AUFGABEN -
(a) Welche Teichtiefe wird im Forumsbeitrag über die Teichvergrößerung für Goldfische mindestens empfohlen?
(b) Tausche in der Liste unten „Textilie“ gegen „Vliesstoff“ aus, und zwar nur von der Zeile mit „popisuje další problém. Textilie se“ bis zum Ende der Liste. Gib diese Zeilen sonst unverändert wieder.

TEXTAUSZUG -
· · ·

Also gut ich will Dir die Goldfische nicht ausreden, wenn Du unbedingt Goldfische willst,
dann sollst Du sie Dir auch in Deinen Teich geben. Versuche aber dass Du eine Teichtiefe
von minimum 1m besser wären natürlich 1,3m.
Falls Du noch Kois willst solltest Du auf alle Fälle nochmals gut tiefer gehen.
Christine hat Dir ja bereits Wassermengenangaben gemacht, die Du bei Koi - Haltung
beachten solltest.
Also dann würde ich das ganze Budget vorerst in die Folie investieren. Dafür bekommst
Du ca. 70 m² Folie - was dann einer Teichgröße von ca. 7 x 4 m bei einer Tiefe von 1,5 m
bedeutet. Aber bitte nicht so wie ein Schwimmbad bauen.
Lies Dich einfach einmal in unser Basiswissen ein.
Vielleicht zeigst Du dann auch Deinen Eltern einmal ein paar Teichvorschläge hier aus dem
Forum und dann findet ihr schon eine gemeinsame Lösung.
LG Markus


----------



## WelliJustin (3. Feb. 2012)

*AW: Teichvergrößerung*

wir werden da erst einmal wen es wärmer wird den Teich graben und dann gucken wieviel Folie wir brauchen. 

Ist es den Fischen egal ob der Teich nun 4x6m und 1,2m tief ist oder ob er 3x5m und 2m tief ist? 
Wir brauchen dann ja sowieso einen Bagger, oder? ist das mit dem Spaten zu schaffen?


----------



## Zacky (3. Feb. 2012)

*AW: Teichvergrößerung*

Hallo Justin.

:Willkommen2im Teichforum.

Um deine letzten Fragen kurz zu beantworten:

1. Den Fischen ist es nicht unbedingt egal, wie tief und wie groß. Sollten es Fische werden, die deutlich größer als normale Goldfische werden oder dann doch irgendwann Koi, sind 1,75-2,00 m Tiefe schon anzustreben. Unterhalb der Größe und Tiefe, kann es auf Dauer ein Risiko werden.

· · ·

DATEN ZUR ÜBUNG -

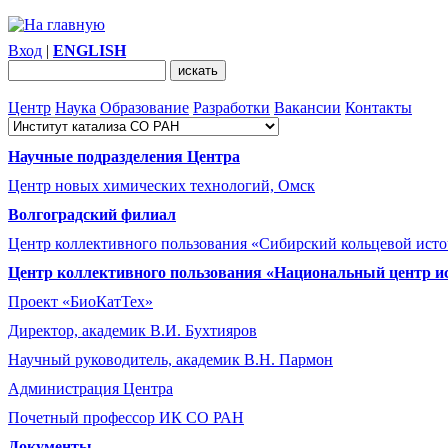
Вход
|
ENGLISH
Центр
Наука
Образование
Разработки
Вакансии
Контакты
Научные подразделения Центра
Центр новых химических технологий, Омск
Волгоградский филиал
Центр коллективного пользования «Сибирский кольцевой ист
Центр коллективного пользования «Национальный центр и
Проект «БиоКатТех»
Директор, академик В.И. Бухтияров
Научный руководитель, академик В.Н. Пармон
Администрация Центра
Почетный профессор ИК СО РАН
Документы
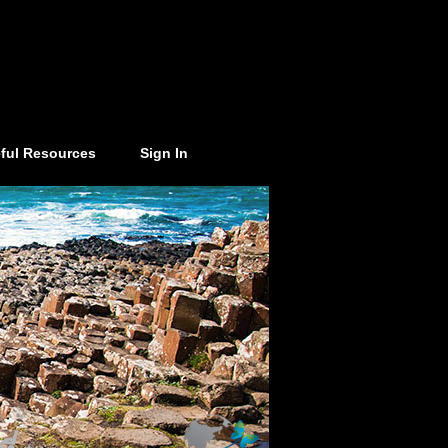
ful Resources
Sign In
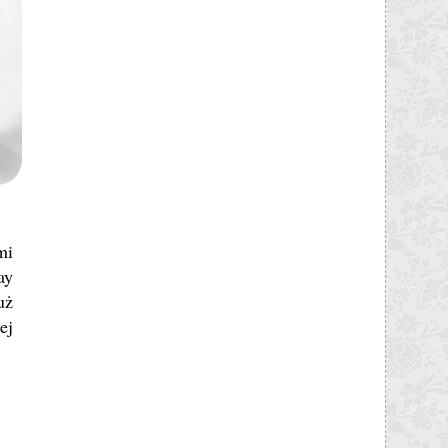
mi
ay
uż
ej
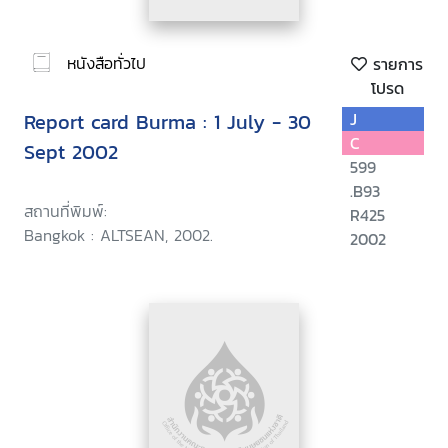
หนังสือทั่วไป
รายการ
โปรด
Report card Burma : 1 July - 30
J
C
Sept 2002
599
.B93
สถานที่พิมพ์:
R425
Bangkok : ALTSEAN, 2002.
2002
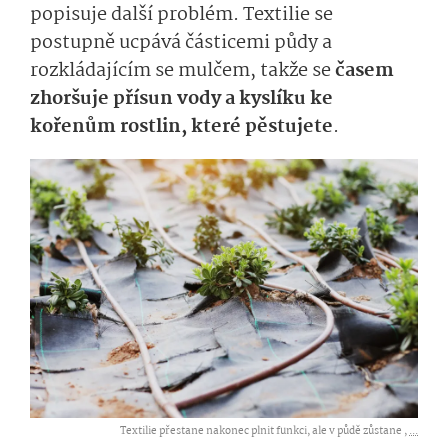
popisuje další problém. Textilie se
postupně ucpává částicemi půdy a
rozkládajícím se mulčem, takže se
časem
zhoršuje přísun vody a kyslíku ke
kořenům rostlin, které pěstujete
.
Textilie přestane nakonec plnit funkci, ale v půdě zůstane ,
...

· · ·

LÖSUNGEN -
(a) Mindestens 1 m, besser wären 1,3 m.

(b)
popisuje další problém. Vliesstoff se
postupně ucpává částicemi půdy a
rozkládajícím se mulčem, takže se
časem
zhoršuje přísun vody a kyslíku ke
kořenům rostlin, které pěstujete
.
Vliesstoff přestane nakonec plnit funkci, ale v půdě zůstane ,
...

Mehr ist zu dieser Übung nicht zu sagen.